The Next Episode poses distinctive challenges for freelance post production supervisor Jared Bushansky whose reality programming credits include MTV's Fraternity Life and Sorority Life, and the first season of HBO's Project Greenlight.
"Being gritty, raw and down-and-dirty is part of the show's appeal," Bushansky concedes. "You never know what you're going to get. They shoot 80 to 100 hours of tape in a week to get a one-hour show, and it's hard to gauge in the field what's going to work or not."
The four audio tracks of Sony's IMX format come in handy for the all-location-based show. "We record the lav on one track, the boom on another, and the camera mic on another just in case we need to use it with filters to get rid of extraneous noise," Bushansky explains. "The camera mic has saved us on a couple of occasions, including one impromptu shot with no lav and no boom."
In the first part of each episode the rap contestants, on lavalier mics, are followed through their city with their friends whose audio is captured by boom mics. Hearing what they're saying can be difficult as they talk over each other and compete with background noise. Re-recording mixer Mark Anderson at Wild Woods often needs to use noise reduction, EQ and filtration to make the conversation audible.
"Sometimes you lose sources in the field, you get ambiance as loud as the dialogue, or people are talking in the street in such close proximity to the boom mic that you lose the talent," Anderson reports. "You try to smooth things as well as you can but may still get hammered by a noisy clip."
The show is done "98 percent in the box," a Pro Tools 5.1.3 with a Pro Control surface. Anderson re-records anything that needs noise reduction back into Pro Tools but he finds that "if you push Waves' Restoration bundle enough to get good results you also get artifacts. So I run through the plug-in and then into Dolby's old Cat.43 film NR unit and that eases off a bit on the artifacts."

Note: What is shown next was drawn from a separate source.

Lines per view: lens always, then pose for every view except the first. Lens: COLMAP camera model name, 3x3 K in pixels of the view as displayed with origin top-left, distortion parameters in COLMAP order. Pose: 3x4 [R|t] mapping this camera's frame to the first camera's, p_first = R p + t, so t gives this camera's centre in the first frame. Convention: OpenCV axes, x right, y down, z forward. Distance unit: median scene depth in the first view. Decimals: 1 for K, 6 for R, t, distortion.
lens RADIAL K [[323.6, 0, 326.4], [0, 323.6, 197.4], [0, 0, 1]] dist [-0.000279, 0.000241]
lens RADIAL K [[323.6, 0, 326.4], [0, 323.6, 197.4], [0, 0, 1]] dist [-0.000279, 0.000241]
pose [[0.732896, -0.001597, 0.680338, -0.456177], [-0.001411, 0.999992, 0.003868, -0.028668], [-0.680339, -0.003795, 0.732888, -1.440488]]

The showdown portion of each episode takes place at an outdoor location - an Atlanta intersection, a Detroit junkyard, overlooking New York's Brooklyn Bridge. The rappers are joined by a drummer, DJ and live audience, and are recorded onto TASCAM DA-88s so there's split audio for every element. Anderson delivers a full 5.1 discrete mix, then folds it down to stereo keeping the impact of the music strong in the stereo field.
SONY MUSIC: REALITY, TALK SHOWs & MORE
Sony Music Studios' recording arts complex combines audio, video, TV and film production capabilities at its West Side Manhattan location. It has been home to a number of reality, games and talk shows, including Who Wants To Be A Millionaire? and Tough Crowd With Colin Quinn, which airs on Comedy Central. In addition, Sony Music Studios (www.sonymusic.com) handles audio post for MTV's Cribs and VH1's Driven.

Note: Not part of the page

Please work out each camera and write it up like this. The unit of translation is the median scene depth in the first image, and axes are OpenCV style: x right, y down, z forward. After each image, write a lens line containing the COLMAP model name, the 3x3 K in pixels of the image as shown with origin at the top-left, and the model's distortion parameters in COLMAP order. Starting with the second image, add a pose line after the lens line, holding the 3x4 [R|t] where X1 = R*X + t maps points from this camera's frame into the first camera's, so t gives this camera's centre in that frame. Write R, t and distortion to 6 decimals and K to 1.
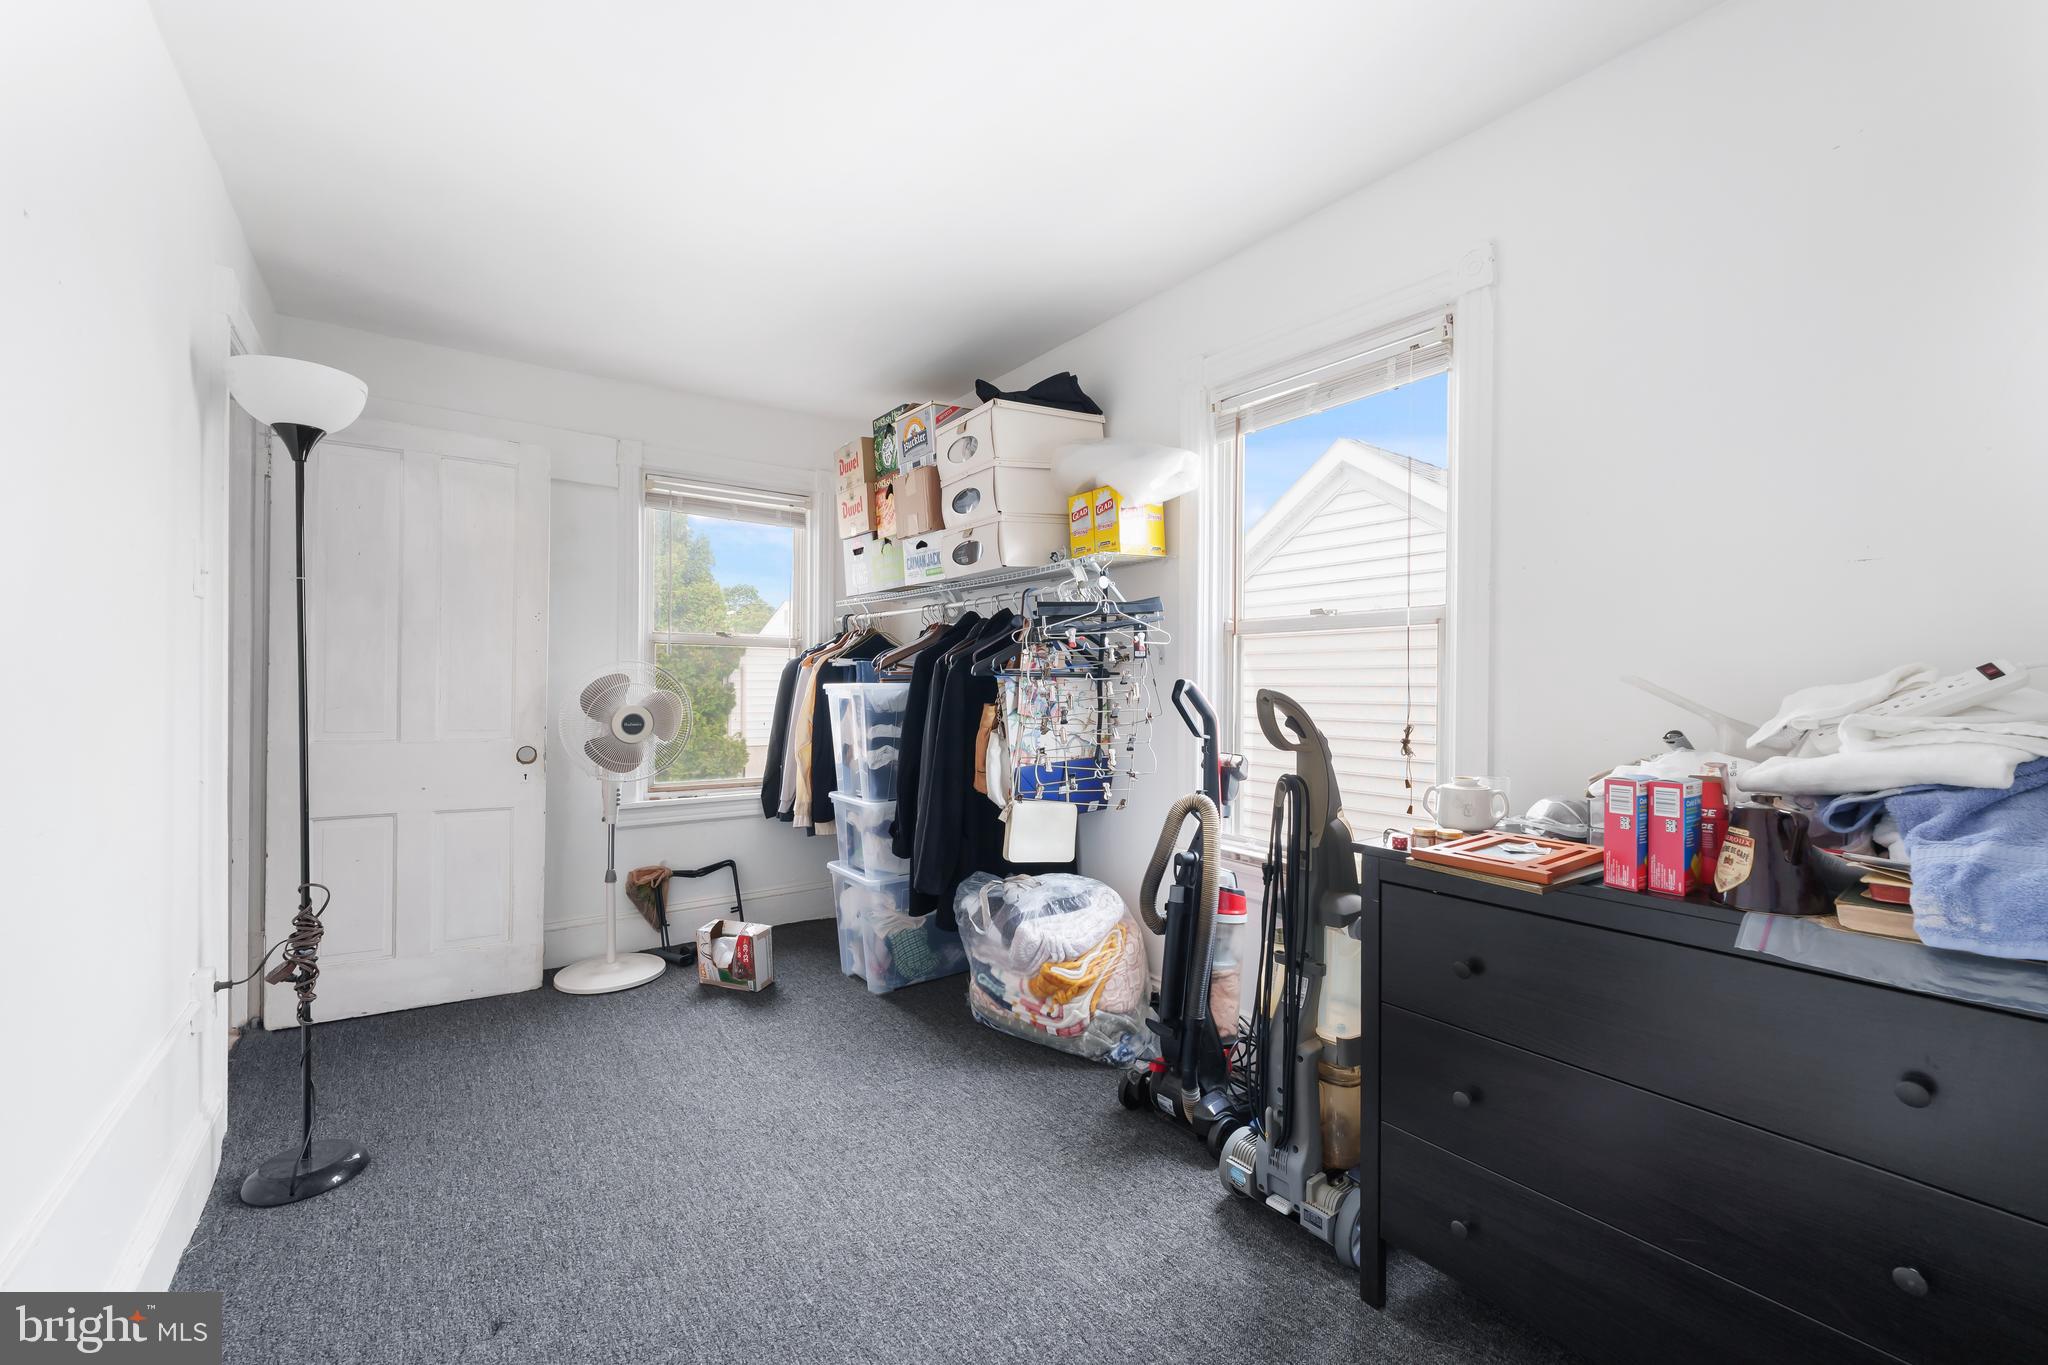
lens RADIAL K [[837.9, 0, 1023.4], [0, 837.9, 663.0], [0, 0, 1]] dist [0.000644, -0.000199]
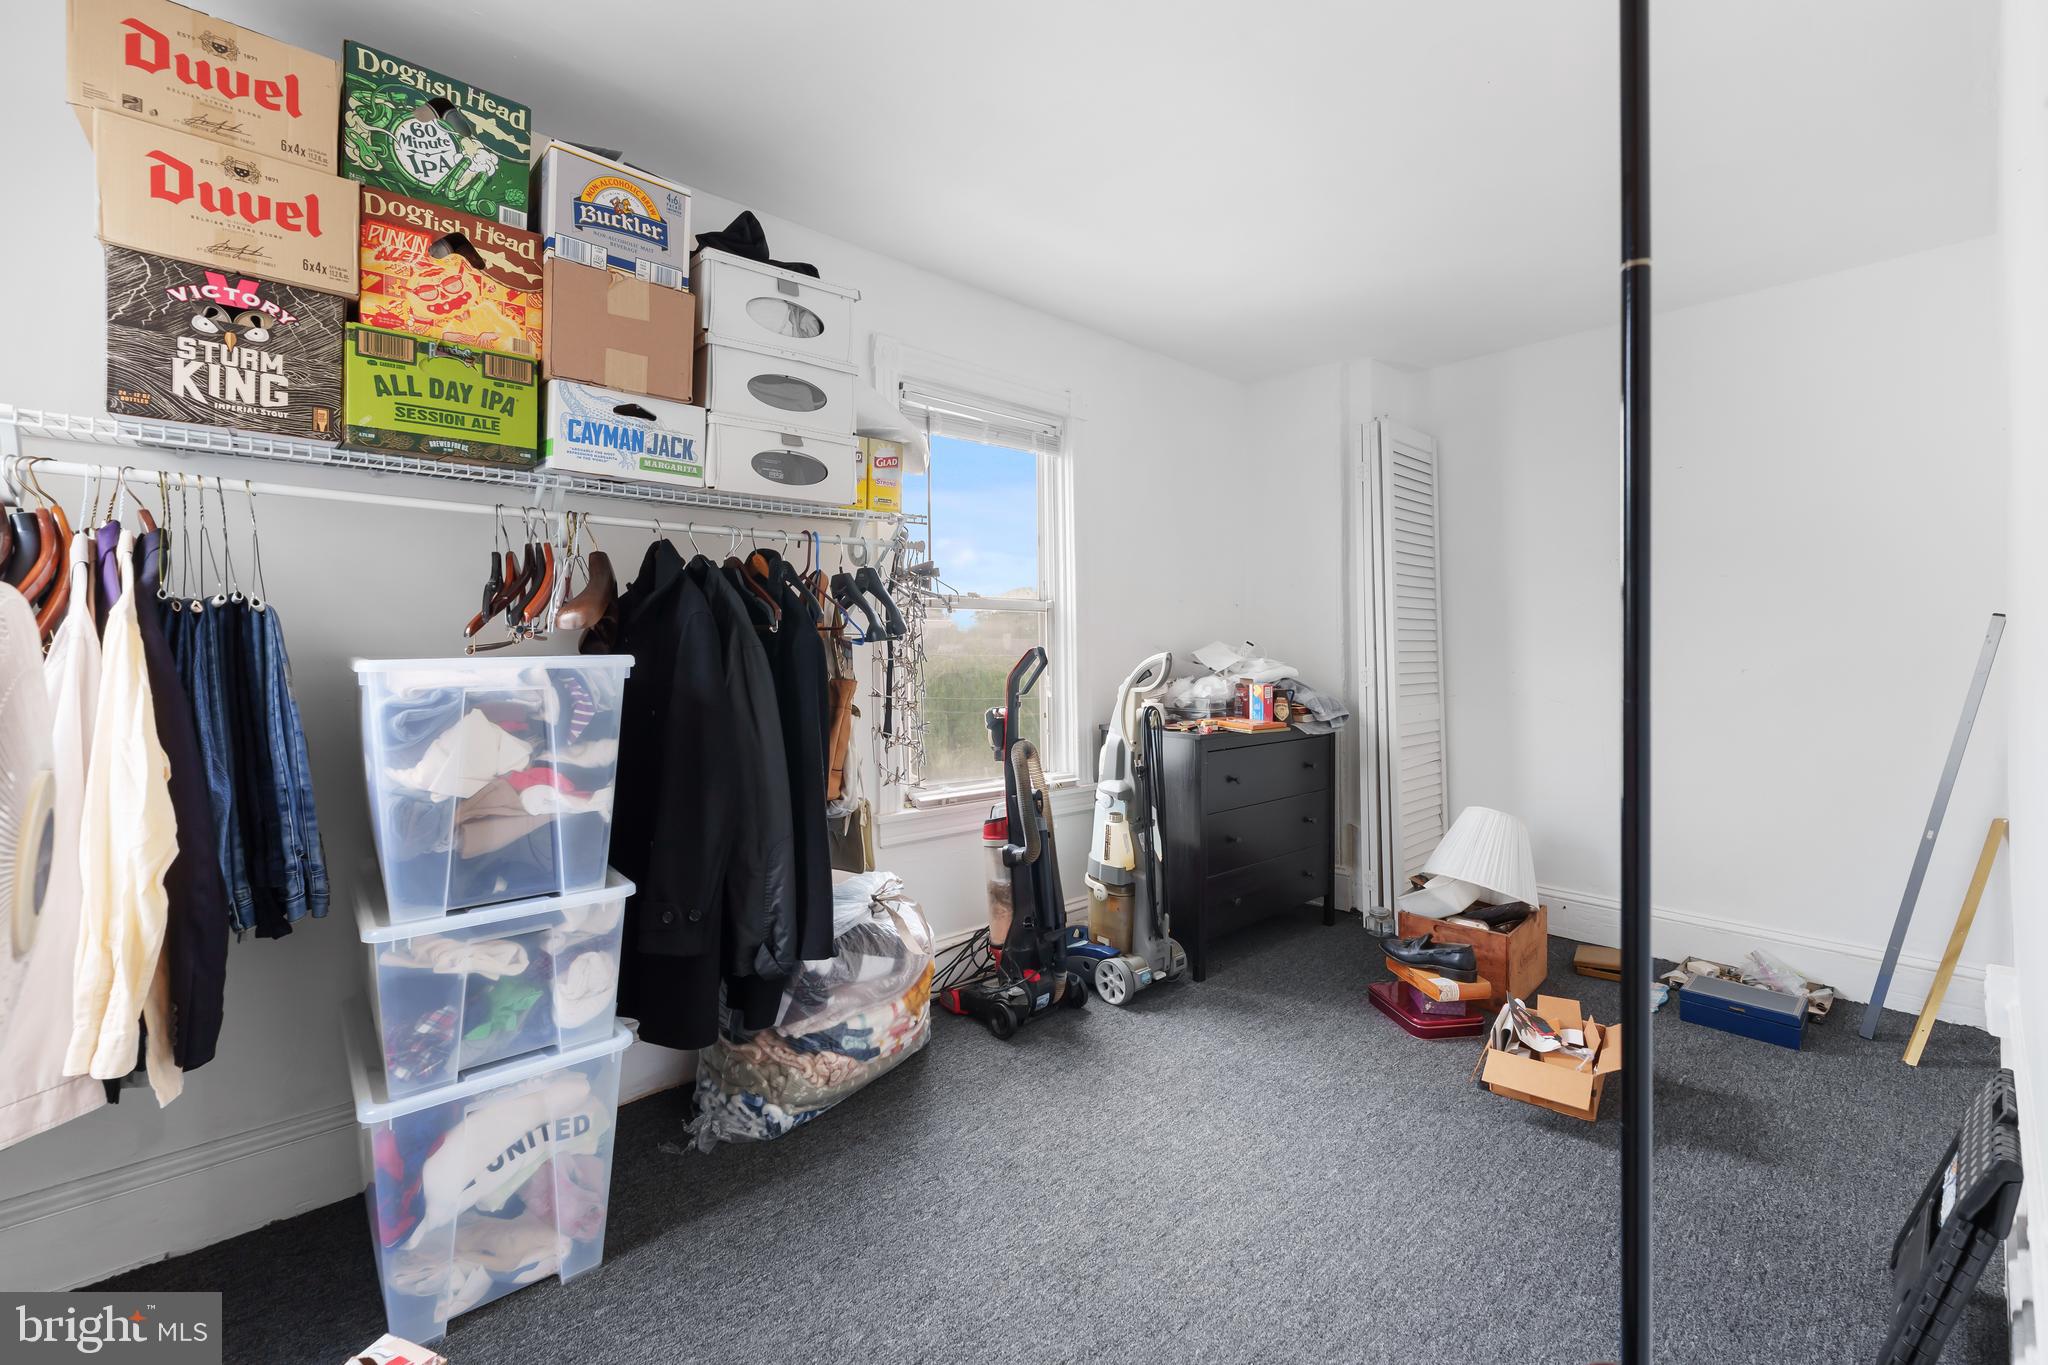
lens RADIAL K [[849.1, 0, 1025.6], [0, 849.1, 624.2], [0, 0, 1]] dist [0.000255, -0.000075]
pose [[-0.101746, 0.028143, 0.994412, -0.802488], [-0.015233, 0.999438, -0.029844, 0.018437], [-0.994694, -0.018185, -0.101260, 0.884469]]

Senior director of audio post Sue Pelino did complete audio post for the first two seasons of MTV's Making The Band, which mixes music and slice-of-life elements. The first season found P. Diddy auditioning talent nationwide and forming "Da Band." The second season had them come together at a New York City brownstone to work with music producers and record an album. The next season will pick up after the CD's release.
"In the first season every show was different; the locations were all over the place," Pelino recalls. "This year they were more in the recording studio so there was a lot more control. They gave me a lot of tracks to work with: vocals isolated from music, underscored music minus vocals. On a lot of shows, the DV cameras are the source audio but members of 'Da Band' had individual lavs, so I was starting with decent tracks."
Pelino opened the Avid OMF from MTV in Pro Tools 6.0. Assisted by sound mixer Christopher Koch, she added city ambiance to some location shots, smoothed out the music and dialogue edits and did the final mix on an SSL Avant console. Pelino also mixed a DVD of the second season.